The most significant extant film to be made in Chicago after the Lumiere brothers’ 1896 Chicago Police Parade is probably the Edison Manufacturing Company’s Corner Madison and State Streets, Chicago. Made only one year after the Lumieres’ pioneering effort, the Edison film, copyrighted in July of 1897, is a fifty-foot, one shot actuality that depicts exactly what the title states. However, like most of “Edison’s movies,” Corner Madison and State Streets, Chicago was not made by Thomas Edison himself but rather by his favorite director/cinematographer team of James H. White and William Heise. Although both men had been prolific in the motion picture business since the pre-projection days of 1890, it does not appear as though their technique had much improved in the ensuing seven years. When viewed alongside of Chicago Police Parade, with its incredible use of depth of field and impeccably composed diagonal lines, Corner Madison and State Streets, Chicago offers an object lesson in the difference between Thomas Edison and the Lumiere brothers (i.e., the difference between approaching movies as a business vs. approaching them as an art).

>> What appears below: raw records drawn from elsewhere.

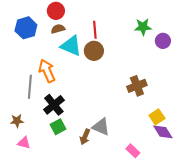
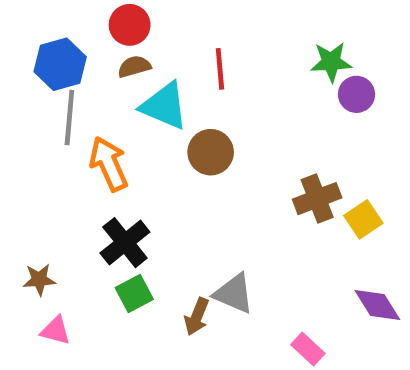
purple circle: (163, 41) -> (356, 94), moved
brown circle: (94, 51) -> (211, 152), moved
gray line: (30, 87) -> (69, 117), moved
yellow square: (157, 117) -> (363, 219), moved

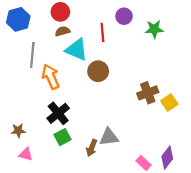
blue hexagon: (60, 64) -> (18, 19), moved
purple circle: (356, 94) -> (124, 16), moved
gray triangle: (234, 293) -> (109, 137), turned -30
purple diamond: (377, 305) -> (167, 158), moved, turned 70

Corner Madison and State Streets, Chicago shows a jumbled mass of people, horses and trolley cars in Chicago’s Loop as they hurriedly move in every conceivable direction at the same time. Some of the subjects are carrying large placards advertising “BOATING” and “ELECTRIC POOL.” Just as Chicago Police Parade is of interest because it proves that 99% of all Chicago cops had mustaches in the late 19th century, so too is Corner Madison and State Streets, Chicago of interest because it proves that 100% of all Chicago civilians, including women, wore hats during this same era (and in the middle of summer no less!). In terms of style, it appears that White and Heise have taken little care with the composition of the image, which looks particularly chaotic when compared to the clean lines and artful compositions associated with the Lumieres. Still, however slapdash its technique, it is of tremendous interest (like so many films of its era) for being an evocative portrait of a specific time and place.
The complete description of Corner Madison and State Streets, Chicago from the Edison Films Catalogue reads:
“The busiest corner in Chicago. Cable cars and street traffic of all descriptions. Hundreds of shoppers. Fine perspective view looking north toward the Masonic Temple. 50 feet. $7.50.”
The film can be viewed in its entirety on YouTube, courtesy of the Library of Congress, here (although at only 25 seconds, the speed of this particular transfer appears to be too fast):
It should be noted that Andrew Erish, in his excellent new biography Col. William N. Selig, the Man Who Invented Hollywood, claims that Corner Madison and State Streets, Chicago was a Selig Polyscope film that Edison pirated and copyrighted as his own. Most other sources, however, cite it as an authentic Edison film. Edison copyrighted Corner Madison and State Streets, Chicago along with several other Chicago-shot films on July 31, 1897 (Sheep Run, Chicago Stockyards, Armour’s Electric Trolley, Cattle Driven to Slaughter, etc.) Selig Polyscope copyrighted the similarly-titled State and Madison Sts., Chicago in 1903.